Salgın sürecinde evde kalma lüksüne sahip hemen herkesin yaşadığı işitsel bir deneyim bu.
İnsanlar evlerine çekildikçe, apartman dairelerinden gelen sesler artıyor; “özel” sesler, dışarıdan içeri sızan “kamusal” seslere karışıyor.
Begüm Özden Fırat ‘Boşluk’ta, tüm bu seslerin biriktiği apartman aydınlığına kamerasını çevirerek bu işitsel deneyime görsel bir karşılık buluyor.
Perdeleri, pencereleri ve borularıyla ‘Boşluk’un aydınlığı, apartmanda yaşayanlardan habersiz salgın zamanının seslerini yutan betonarme bir boğaz gibi.
‘Boşluk’ aynı zamanda, özellikle de son sahnesiyle, kamusal ile özel arasındaki sınır üzerine düşünen bir video işi olarak anlam buluyor.
Seslerin Kurtuluş/Tatavla semtinin gündelik hayatındaki yerine odaklanan bir araştırma projesinin parçası olan Begüm Özden Fırat’ın, kendi araştırma pratiğiyle kurduğu ilişkinin salgın sürecinde nasıl değiştiğini de videodan takip edebiliyoruz.
‘Boşluk’ giderek çoğalan ekranları ve apartman içi karşılaşmalarıyla, kamusal ile özel arasındaki sınırlar kadar, ‘apartman sakini’, ‘kulak misafiri’ ve ‘araştırmacı’ pozisyonları arasındaki sınırları da sorguluyor.

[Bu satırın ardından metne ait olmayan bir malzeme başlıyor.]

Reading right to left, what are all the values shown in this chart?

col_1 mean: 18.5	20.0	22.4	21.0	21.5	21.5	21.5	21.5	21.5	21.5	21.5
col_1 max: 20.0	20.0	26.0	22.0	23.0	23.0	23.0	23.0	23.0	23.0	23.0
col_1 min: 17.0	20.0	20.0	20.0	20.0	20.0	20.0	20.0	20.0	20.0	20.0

Yönetmen Biyografisi – Begüm Özden Fırat
Begüm Özden Fırat, Mimar Sinan Güzel Sanatlar Üniversitesi Sosyoloji Bölümü öğretim üyesidir.
Kent ve kültür sosyolojisi, görsel kültür çalışmaları ve toplumsal hareketler alanlarında çalışmaktadır.
Commitment and Complicity in Cultural Theory and Practice (Palgrave/Macmillan, 2009), Cultural Activism: Practices, Dilemmas, Possibilities (Rodopi, 2011) ve Küresel Ayaklanmalar Çağında Direniş ve Estetik (İletişim, 2015) kitaplarının editörlerindendir.
Encounters with the Ottoman Miniature Contemporary Readings of an Imperial Art adlı kitabı 2015’te I.B. Tauris tarafından yayınlanmıştır.
“Hoşgeldin Lenin” (2016) adlı belgeselin yönetmenlerindendir.